- Changes in Github after the submission deadline (29/08/2022 onwards) only contain file renaming and creation of 2 extra folders for better navigation. Check history of commits for proof.
- All notebooks whose names start with 'PD' stand for Post-Dissertation and are not meant to be marked. These notebooks are created for further work with S2R Analytics as a part-time job.
To install all dependenceis and libraries, run the following line in your terminal:
git clone https://github.com/marfappv/dissertation.git
pip install -r requirements.txt
The main files you want to have a look at are:
- ETL/data_transformation.ipynb
- ML/binary/recoverability.ipynb
- ML/binary/profitability.ipynb
Files that are NOT included in the repository:
- all CSV files due to their size and data sensitivity;
- Jupyter Notebook checkpoints as they keep changing locally, so Github always gives an error when pushing;
- virtual environmemnt files ('venv' folder).

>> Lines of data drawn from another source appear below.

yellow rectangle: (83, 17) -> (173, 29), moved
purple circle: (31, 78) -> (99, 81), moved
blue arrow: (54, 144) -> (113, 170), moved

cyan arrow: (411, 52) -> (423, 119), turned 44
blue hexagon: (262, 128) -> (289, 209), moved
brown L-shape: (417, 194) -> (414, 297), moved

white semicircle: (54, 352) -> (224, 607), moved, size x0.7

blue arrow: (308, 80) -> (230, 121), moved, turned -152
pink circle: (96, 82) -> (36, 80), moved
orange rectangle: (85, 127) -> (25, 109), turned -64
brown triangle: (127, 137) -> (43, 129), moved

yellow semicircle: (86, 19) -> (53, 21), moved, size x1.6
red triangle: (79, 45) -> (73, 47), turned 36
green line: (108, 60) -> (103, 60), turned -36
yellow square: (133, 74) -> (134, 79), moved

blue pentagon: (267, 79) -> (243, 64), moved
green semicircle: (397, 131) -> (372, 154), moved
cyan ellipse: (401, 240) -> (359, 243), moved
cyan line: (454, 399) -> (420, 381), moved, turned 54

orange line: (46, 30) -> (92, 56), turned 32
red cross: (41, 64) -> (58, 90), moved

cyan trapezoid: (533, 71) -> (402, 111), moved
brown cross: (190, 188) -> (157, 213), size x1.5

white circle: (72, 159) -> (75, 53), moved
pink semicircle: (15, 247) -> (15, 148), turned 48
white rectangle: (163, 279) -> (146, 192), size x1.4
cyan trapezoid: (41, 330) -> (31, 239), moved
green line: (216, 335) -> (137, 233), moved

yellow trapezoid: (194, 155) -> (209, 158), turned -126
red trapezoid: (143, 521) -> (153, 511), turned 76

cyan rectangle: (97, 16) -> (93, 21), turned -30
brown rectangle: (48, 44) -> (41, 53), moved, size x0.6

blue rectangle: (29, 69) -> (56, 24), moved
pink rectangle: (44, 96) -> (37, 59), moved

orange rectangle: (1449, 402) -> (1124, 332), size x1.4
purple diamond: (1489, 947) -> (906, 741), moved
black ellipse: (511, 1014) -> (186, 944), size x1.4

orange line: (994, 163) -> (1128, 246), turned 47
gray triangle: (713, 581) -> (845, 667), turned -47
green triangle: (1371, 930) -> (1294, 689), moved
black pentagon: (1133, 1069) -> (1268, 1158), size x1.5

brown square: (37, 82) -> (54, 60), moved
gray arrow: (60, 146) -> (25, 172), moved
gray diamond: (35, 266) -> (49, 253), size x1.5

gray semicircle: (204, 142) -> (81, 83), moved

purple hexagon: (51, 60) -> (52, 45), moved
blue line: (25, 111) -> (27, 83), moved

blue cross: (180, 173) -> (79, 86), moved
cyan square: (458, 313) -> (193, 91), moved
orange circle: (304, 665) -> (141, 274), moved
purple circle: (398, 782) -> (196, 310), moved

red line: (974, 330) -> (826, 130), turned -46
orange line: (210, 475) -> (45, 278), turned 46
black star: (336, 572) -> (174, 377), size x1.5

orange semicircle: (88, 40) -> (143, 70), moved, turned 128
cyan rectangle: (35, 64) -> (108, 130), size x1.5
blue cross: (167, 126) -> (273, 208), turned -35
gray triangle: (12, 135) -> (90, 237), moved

This paper reports business approach and technicalities of predicting recoverability and profitability for projects in the Architecture, Engineering, Construction industry (AECI). This project was made possible thanks to S2R Analytics (henceforth, S2R) who kindly provided data of one of their clients – an engineering company Client X (real name of the company is withheld due to data sensitivity). S2R is interested to learn about predictors of profitability of the client’s projects, while Client X is more concerned about their recoverability.
Incorporating evidence from literature reviews and 166 classification models, this study reveals that top predictors for both metrics are the same: (1) quality of data health prior the start of the project, (2) project size, (3) project complexity level based on the number of stagesit has, (4) default rate group of project charge, and (5) percentage of stages with fixed fee. This discovery is counter-intuitive, considering the trade-off between recoverability and profitability, briefly covered in the paper. Since the project examined the two targets in isolation from each other, further research should be done on the inverse relationship between them, graphically reminding a Production Possibility Frontier (PPF) curve in macroeconomics.
To maximise recoverable amount and profit margin of their projects, AEC companies are advised to set up data maintenance practices and run data quality checks before agreeing on the project’s rate group charge. Based on statistically insignificant drivers of profitability and recoverability, companies can be more relaxed about decision-making in human resources, like percentage of subcontractors hired for the project, and longevity of project leads’ employment at the company. The final models succeeded to predict recoverability class with 88.8% precision, and profitability class with 82.7% precision.